Gertruda, a heroína, diz que o marido se lembra de tudo que aconteceu em casa nesses dezenove anos, como o casamento dos quatro filhos. Quando entrou em coma, seus filhos eram crianças; agora, eles lhe deram onze netos. Não foi só isso que mudou. Não foi só o comunismo que acabou. Nem só o Muro de Berlim e a União Soviética que não existem mais. Não existe o homem daquela época. Era um homem cinzento – mas era o homem que Jan Grzebski conhecera. Não o homem virtual que está sendo criado. Não o homem desse admirável mundo novo que o neo-liberalismo nos trouxe.

Só pode estar encantado com o admirável mundo novo que encontrou.
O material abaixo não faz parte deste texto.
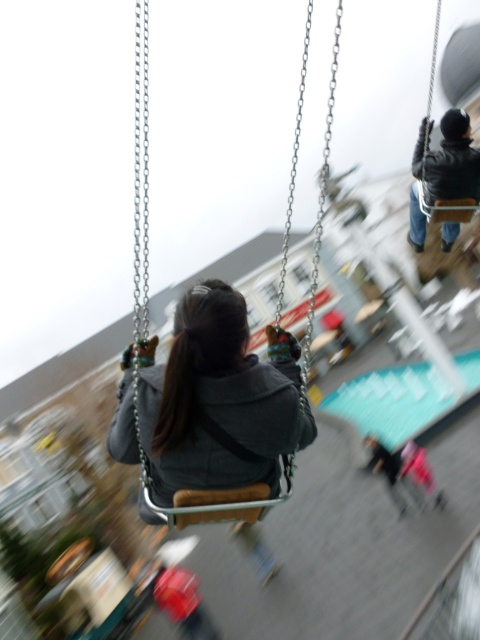
Does dark gray hoodie at center have a lesser height compared to dark gray jacket at upper right?

In fact, dark gray hoodie at center may be taller than dark gray jacket at upper right.

How distant is dark gray hoodie at center from dark gray jacket at upper right?

dark gray hoodie at center is 20.17 feet away from dark gray jacket at upper right.

I want to click on dark gray hoodie at center, so click(218, 397).

Find the location of `dark gray hoodie at center`. dark gray hoodie at center is located at coordinates (218, 397).

Does dark gray hoodie at center come behind wooden swing at center?

No.

Which is in front, point (225, 445) or point (336, 54)?

Positioned in front is point (225, 445).

Does point (168, 404) come closer to viewer compared to point (295, 132)?

Yes, it is.

I want to click on dark gray hoodie at center, so click(x=218, y=397).

Measure the distance between wooden swing at center and camera.

wooden swing at center is 3.34 meters away from camera.

Between wooden swing at center and dark gray jacket at upper right, which one appears on the right side from the viewer's perspective?

wooden swing at center

Who is more forward, (309,12) or (414,214)?

Point (309,12) is in front.

I want to click on wooden swing at center, so click(211, 492).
As ruas, as casas, as pessoas eram cinzentas; tornaram-se coloridas, vivas, belas. As prateleiras, que só exibiam mostarda e vinagre, estão repletas de mercadorias. O mundo só pode estar mais bonito, como se fosse uma fábula admirável. Não pode imaginar mesmo, Jan Grzebski, o novo espírito que foi moldado nos homens: uma outra mentalidade, uma outra cabeça. Morreu o homem primitivo; nasceu o ser pós-moderno, que já nem chamamos de homem.